Clean Transportation: Projects

 

Did you know?

 

  • According to Charlotte-Mecklenburg schools, nearly a quarter of middle and high school students have asthma. In the U.S., students with asthma miss over 10 million school days each year.

 

  • While the exact cause of asthma is not fully understood, the American Lung Association points out that air pollution may play a significant role. Motor vehicle exhaust is a significant source of the compounds that create ozone and particulate matter, and nearly 200,000 children in North Carolina have pediatric asthma. In North Carolina’s urban areas vehicle exhaust is the number one source of air pollution.

 

The N.C. Clean Energy Technology Center’s Clean Transportation program propels the development, awareness, and use of alternative fuels and advanced transportation technologies. In addition to our own projects, we have also been successful at securing funding to pass on to other organizations in the state to purchase clean transportation vehicles, build  alternative fuel infrastructure, and utilize mobile emissions reduction technologies. We also organize and conduct workshops, meetings and conferences   on ethanol, biodiesel, natural gas, propane, fuel economy, idle reduction and related clean transportation topics.  Learn more about our current and completed projects.

 

Current projects:

 

• Clean Fuel Advanced Technology Project (CFAT): is funded by the N.C. Department of Transportation, is focused on reducing transportation related emissions in NC counties that do not meet national air quality standards. It covers education/outreach, project funding, and recognition of exemplary activities.

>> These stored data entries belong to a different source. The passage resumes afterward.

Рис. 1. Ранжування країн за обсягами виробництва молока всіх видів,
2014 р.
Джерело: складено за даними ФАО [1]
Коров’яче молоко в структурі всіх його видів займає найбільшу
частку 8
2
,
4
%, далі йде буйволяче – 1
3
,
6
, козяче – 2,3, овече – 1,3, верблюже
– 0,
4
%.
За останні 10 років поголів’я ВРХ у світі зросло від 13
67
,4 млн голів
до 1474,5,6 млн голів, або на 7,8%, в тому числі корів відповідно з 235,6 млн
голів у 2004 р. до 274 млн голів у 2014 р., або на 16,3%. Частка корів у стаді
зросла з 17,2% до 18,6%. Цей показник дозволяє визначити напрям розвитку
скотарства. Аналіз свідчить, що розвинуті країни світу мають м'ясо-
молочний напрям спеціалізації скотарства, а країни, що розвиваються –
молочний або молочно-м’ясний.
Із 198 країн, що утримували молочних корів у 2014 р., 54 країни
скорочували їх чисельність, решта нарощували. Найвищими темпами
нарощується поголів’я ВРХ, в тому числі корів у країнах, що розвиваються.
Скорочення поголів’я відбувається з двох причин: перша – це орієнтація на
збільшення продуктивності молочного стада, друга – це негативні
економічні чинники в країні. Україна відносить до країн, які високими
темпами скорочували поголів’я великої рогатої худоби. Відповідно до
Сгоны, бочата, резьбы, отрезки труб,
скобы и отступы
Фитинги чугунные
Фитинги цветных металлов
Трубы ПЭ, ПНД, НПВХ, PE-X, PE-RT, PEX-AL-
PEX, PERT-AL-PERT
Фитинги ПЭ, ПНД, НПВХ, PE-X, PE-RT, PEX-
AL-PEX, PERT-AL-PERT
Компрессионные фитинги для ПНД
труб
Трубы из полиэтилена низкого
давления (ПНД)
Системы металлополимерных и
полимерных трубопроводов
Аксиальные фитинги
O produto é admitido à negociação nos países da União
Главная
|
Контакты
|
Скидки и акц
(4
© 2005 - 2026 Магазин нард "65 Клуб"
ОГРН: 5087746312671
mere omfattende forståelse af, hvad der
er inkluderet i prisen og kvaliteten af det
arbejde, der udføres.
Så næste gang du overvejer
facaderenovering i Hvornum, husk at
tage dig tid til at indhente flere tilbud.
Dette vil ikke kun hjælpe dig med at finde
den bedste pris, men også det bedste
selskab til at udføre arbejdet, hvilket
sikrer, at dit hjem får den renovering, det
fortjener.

• Alternative Fuel Implementation Team (AFIT): is a two year initiative sponsored by the U.S. Department of Energy to enhance implementation of alternative fuel in North Carolina and neighboring states.

 

Completed Projects:

Carolina Blue Skies

CBS was a bi-state effort led by Triangle J Council of Governments (TJCOG). The overall goal was to reduce depending on imported petroleum, increase fleet fuel economy, reduce emissions, improve air quality and create and retain jobs in North and South Carolina. The N.C. Clean Energy Technology Center, along with the Centralina Council of Governments, Land of Sky Council of Governments, and South Carolina State Energy Office worked with TJCOG to implement over 50 sub-award projects in North and South Carolina:

• 17 E85 and 10 B20 public fueling stations
• 5 E85 and 14 B20 shared private stations for government and private fleets
• 11 CNG stations accessible to the public and private fleets, 10 new 10 CNG vehicles, 39 CNG conversions on existing vehicles
• 9 LPG stations accessible to the public and private fleets, 355 LPG conversions of existing vehicles
• 112 electric charging stations accessible to public and private fleets, 24 NEV purchases
• 46 hybrid light-duty gasoline vehicles, 10 hybrid heavy-duty diesel vehicles.

 

Petroleum Displacement Plan & Related Clean Transportation Initiatives

A report that covers the progress on the state fleet Petroleum Displacement Plan provision. PDP Reports are available in PDF format below:

2006-2007
2007-2008
2008-2009
2009-2010
2010-2011
2011-2012
 

Plug In Electric Vehicle Planning Project

This project was a one-year project that resulted in a Plug In Electric Vehicle ( PEV) roadmap to facilitate  electric vehicle adoption in North Carolina.

 

Clean Transportation Education project (CTEP)

The Clean Transportation Education ( CTEP)  project  was  a 2-year initiative funded by the U.S. Department of Energy to provide 36 alternative-fuel and advanced-transportation workshops across the United States. The N.C. Clean Energy Technology Center  partnered with Wake Technical Community College, Clean Cities Coalitions and industry partners to conduct l ½ day workshops in the following four subject areas: Biodiesel, Ethanol, Compressed Natural Gas / Propane, Fuel Economy / Idle Reduction.

 

Alternative Fuel Incentives Project

This program provided ten awards totaling $98,000 between the fall of 2004 and the spring of 2005 to Universities and Community Colleges, government fleets, public service stations, etc. for projects that included biomass, electric vehicles and charging stations, and compressed natural gas.

 

Mobile Idle Reduction Technology

The Center was awarded funding by the U.S. Environmental Protection Agency to work with a Volvo Trucks, NA  to develop and test the effectiveness of Truck OEM designed mobile idle reduction technology (MIRT) prep kits and auxiliary power units. Soy Biodiesel Marketing and Research project with the N.C. Soybean Producers Association  promoted the use of biodiesel and bioheat as renewable and cleaner fuels for our vehicles and homes, and evaluated the most effective marketing strategies for these products including billboards and brochures.